No
one has ever confused the films of Wes Anderson
with those of the Dardenne Brothers, but in
their own inventive way, they can be just as
touching. Anderson’s latest, The Grand Budapest
Hotel, is very much in the audacious visual
style of his previous comic fantasies - absurd
situations, oddball characters, and zany action
unfolding at a frantic pace. Here, however, the
film’s unique voice and compelling performances
has an underlying humanity that celebrates the
social fabric of a civilized society where
sensitivity and consideration for others had not
yet gone the way of the hula hoop.
Inspired by the autobiography, The World of
Yesterday, by Stefan Zweig that describes the
culture of intellectuals, poets, composers, and
playwrights in pre-World War I Vienna, The Grand
Budapest Hotel takes place in Eastern Europe in
the period between the two world wars, when
fascism began its barbaric onslaught against
civilized society. Set in the fictional country
of Zubrowka, the film opens in the mid 1980s as
an elderly author (Tom Wilkinson) talks about
his meeting in 1968 (Jude Law playing the
younger writer) with Zero Moustafa (F. Murray
Abraham), the owner of the Grand Budapest Hotel,
a once luxurious but now decaying palace high on
a remote mountain accessible only by cable car.
As Moustafa relates how he began as a lobby boy
and rose to be the hotel’s proprietor, the scene
shifts to 1932 where Gustave H., played by Ralph
Fiennes in one of his most convincing
performances, is the flamboyant concierge who
services some of the elderly hotel patrons in
more ways than one. His closest relationship
appears to be one with the 84-year old Madame D.
(Tilda Swinton) whose sudden death touches off a
drama that involves Gustave and immigrant lobby
boy, Zero Moustafa (Tony Revolori) in one caper
after another, the mutually supportive
relationship between Gustave and Zero being the
centerpiece of the film.
As the threat of war hangs like a pall over the
horizon, Gustave is left a priceless painting
(Boy With Apple) in Madame D. will leading to
his pursuit by Madame D.’s treacherous son
Dmitri (Adrien Brody), whose hit man is the
sinister Nazi-like Jopling (Willem Dafoe).

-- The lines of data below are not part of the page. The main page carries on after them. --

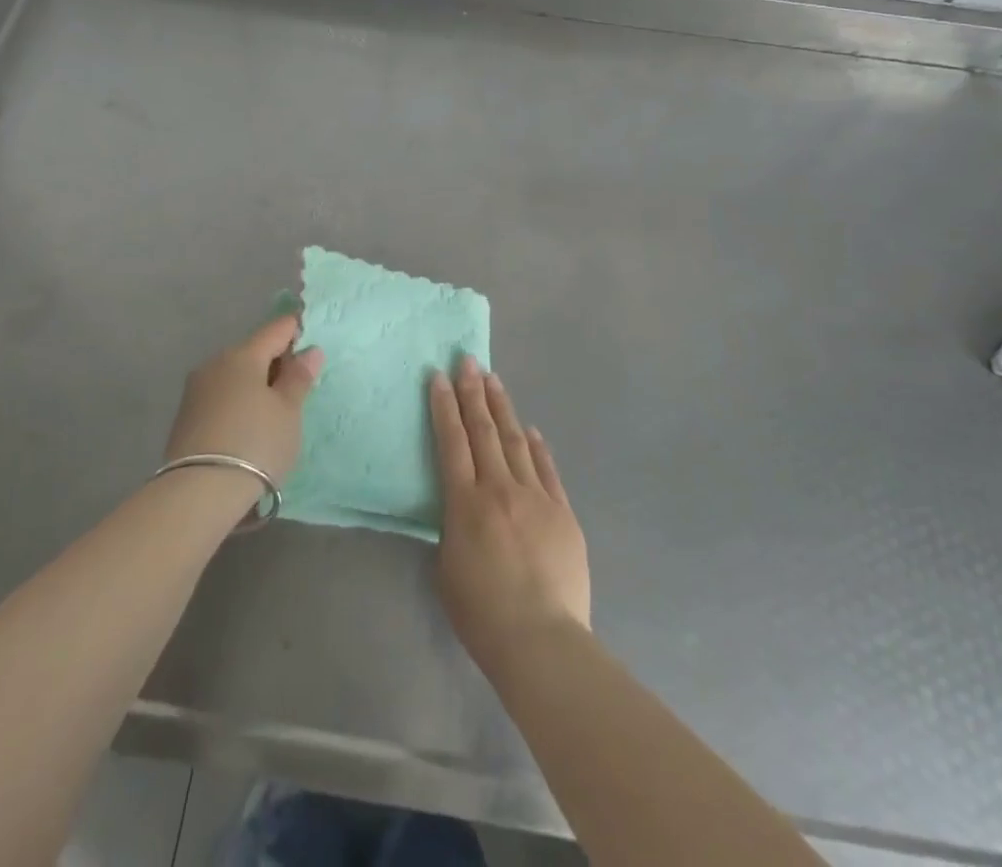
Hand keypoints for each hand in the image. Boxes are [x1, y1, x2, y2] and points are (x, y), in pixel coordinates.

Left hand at [164, 314, 322, 483]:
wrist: (198, 492)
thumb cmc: (255, 443)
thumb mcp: (288, 412)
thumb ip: (298, 378)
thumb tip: (309, 350)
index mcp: (243, 355)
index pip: (275, 329)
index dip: (295, 330)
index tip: (311, 341)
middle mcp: (215, 363)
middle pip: (252, 351)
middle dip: (275, 361)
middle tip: (297, 385)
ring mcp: (196, 389)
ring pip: (234, 374)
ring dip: (255, 383)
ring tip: (274, 410)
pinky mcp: (186, 416)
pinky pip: (221, 396)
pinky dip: (238, 401)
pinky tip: (248, 425)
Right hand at [429, 357, 590, 673]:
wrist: (542, 640)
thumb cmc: (482, 613)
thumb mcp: (447, 568)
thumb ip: (452, 527)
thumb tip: (462, 507)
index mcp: (465, 502)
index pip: (451, 441)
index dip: (443, 406)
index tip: (438, 376)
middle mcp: (499, 488)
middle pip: (483, 430)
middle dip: (472, 392)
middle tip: (467, 361)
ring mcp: (536, 497)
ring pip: (515, 441)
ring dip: (502, 407)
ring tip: (493, 380)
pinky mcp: (562, 512)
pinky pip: (547, 469)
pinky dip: (536, 446)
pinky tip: (529, 428)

Another of his pursuers is the much gentler
captain of the Lutz Military Police, Albert
Henckels (Edward Norton), an old friend of
Gustave whose heart doesn’t seem to be in his
job. Madame D.’s lawyer, Deputy Vilmos Kovacs
(Jeff Goldblum) who insists on applying the rule
of law, is one of the few sane people in the
film.
The plot is full of twists and turns, filled
with one hilarious situation after another, all
unfolding with high energy and backed by the
luminous score of Alexandre Desplat. One of the
highlights is a chase scene between Gustave and
Zero being pursued by Jopling over a Winter
Olympics downhill course where red flags provide
no obstacle. When Gustave is framed by Dimitri
and ends up at Check Point 19, a forbidding
looking prison resembling a concentration camp,
Zero and his fiancée Agatha (Saoirse Ronan), a
pastry chef apprentice who makes super appealing
confections created in the kitchen of Mendl's
Patisserie, help him escape with the aid of
Buster Keaton-type ladders, the criminal Ludwig
played by a bald Harvey Keitel, and a secret
society of hotel concierges known as the Society
of Crossed Keys (Bill Murray and Bob Balaban
among others).
Eventually, they are confronted by Nazis who are
coming to power in the area and have moved into
the hotel. Though on the surface, The Grand
Budapest Hotel is a Mack Sennett-like comedy,
beneath the surface, the film touches on
universal themes and has a serious purpose. Old
West story teller Charles Russell wrote an
inscription in a gift of his stories to an old
friend that could serve as a metaphor for the
film, “Friend Tom,” he wrote, “this book is of
the days that you and I knew. They are history
now. When the nester turned the west grass side
down, he buried the trails we traveled, but he
could not wipe from our memory the life we
loved. Man may lose a sweetheart but he don’t
forget her.” Like the book, we cannot easily
forget this film or the nostalgia it invokes.